先日パッヘルベルのカノンに通奏低音を付けてみた。音源はいろいろあるのだが、バロック音楽に適した音源が無い。とりあえず"Classic Rock Organ"を使用したが、調整が悪いのかしっくりしない。"Smooth Clav"もすっとんきょうな音で使う気にはならない、ジャラジャラーンと鳴るチェンバロの音やガンバの音がほしいのだが・・・
とりあえずバージョンアップで追加された"Smart Strings"を使用してみる。これをでViolinsやCellsの音やそれらのコード音が使える。とりあえずチェロでガンバの代用を試みた。

通奏低音の8個の音は階名で ド ソ ラ ミ ファ ド ファ ソ でそれぞれ四分音符そして2番目のドは一オクターブ低い
A Cellos の入力画面
B Cellos フィレットのような模様あり












写真A はCellos単独で演奏する画面だが、チェロの指板の部分を押さえると音が出る。

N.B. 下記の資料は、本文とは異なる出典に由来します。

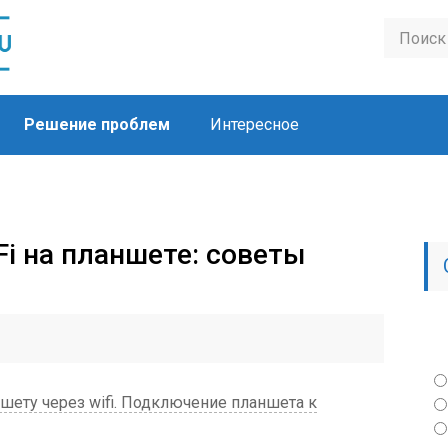
Решение проблем
Интересное
i на планшете: советы
ету через wifi. Подключение планшета к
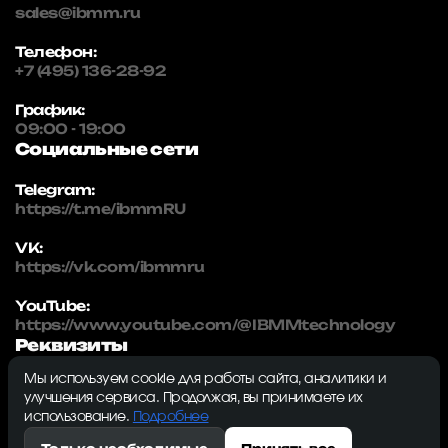
sales@ibmm.ru
Телефон:
+7 (495) 136-28-92
График:
09:00 - 19:00
Социальные сети
Telegram:
https://t.me/ibmmRU
VK:
https://vk.com/ibmmru
YouTube:
https://www.youtube.com/@IBMMtechnology
Реквизиты
Мы используем cookie для работы сайта, аналитики и
IBMM | technology
улучшения сервиса. Продолжая, вы принимаете их
ИНН: 5032334982
использование.
Подробнее
ОГРН: 1215000115230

しかしこれでは音程をとるのが難しい。私はヴァイオリンをほんの少し弾くことができるがそれでもこの画面では非常に困難だ。
しかしScaleを指定するとフィレット付きのような画面になる。写真BはFメジャーに指定した画面。これだと音程の心配はなくなるが、音域が2オクターブないのだ一番低い弦でド レ ミ ファ ソ ラ シ ド、これだけ。一番高い弦で シ ド レ ミ ファ ソ ラ シ 中二本の弦はその中間だから結局ド-ド-シの14音だけ、弦を4本並べて2オクターブ弱 何でこんなに音域が狭いのかと思うが、多分コードを演奏することを中心に考えた設計なのかも知れない。それに各弦の最低音はフィレットではなく上側のブリッジ?部分を押さえる変な設定。(指は押さえない”開放弦”の意味かも)

2小節8音をとりあえず演奏して録音してみる。トラック表示に切り替えると内容が角丸の長方形で表示されこれをリージョンと呼ぶ。再生してみると、かなりたどたどしい演奏だが、クオンタイズをかけることによってかなり修正される。これをコピー&ペーストで28個並べ最後にドの音だけのリージョンを一個くっつけてとりあえず通奏低音が完成。

早速HRCの練習に持ち込みリコーダーで合わせてもらう。チェロの単音でちょっとぶっきら棒な感じだが何とか使えそう。ところが運の悪いことにその日はKさんがギターを持ってきていた。ギターで通奏低音を演奏してもらった。こちらはアルペジオの飾りも付く。
部員たちの感想はギターのほうが演奏しやすいと言う。

まあそうでしょう。早いパッセージではギターのほうがリズムを合わせてくれる。それにアルペジオの飾りも付いている。しかしここで引っ込んだらGarageBandの出番が無くなる。さらに改良工夫しなければ。

Kさんは、さらにサイレントギターを入手したとのこと。これはパワーアンプを通して音が出てくるので、更なるパワーアップが予想される事態となった。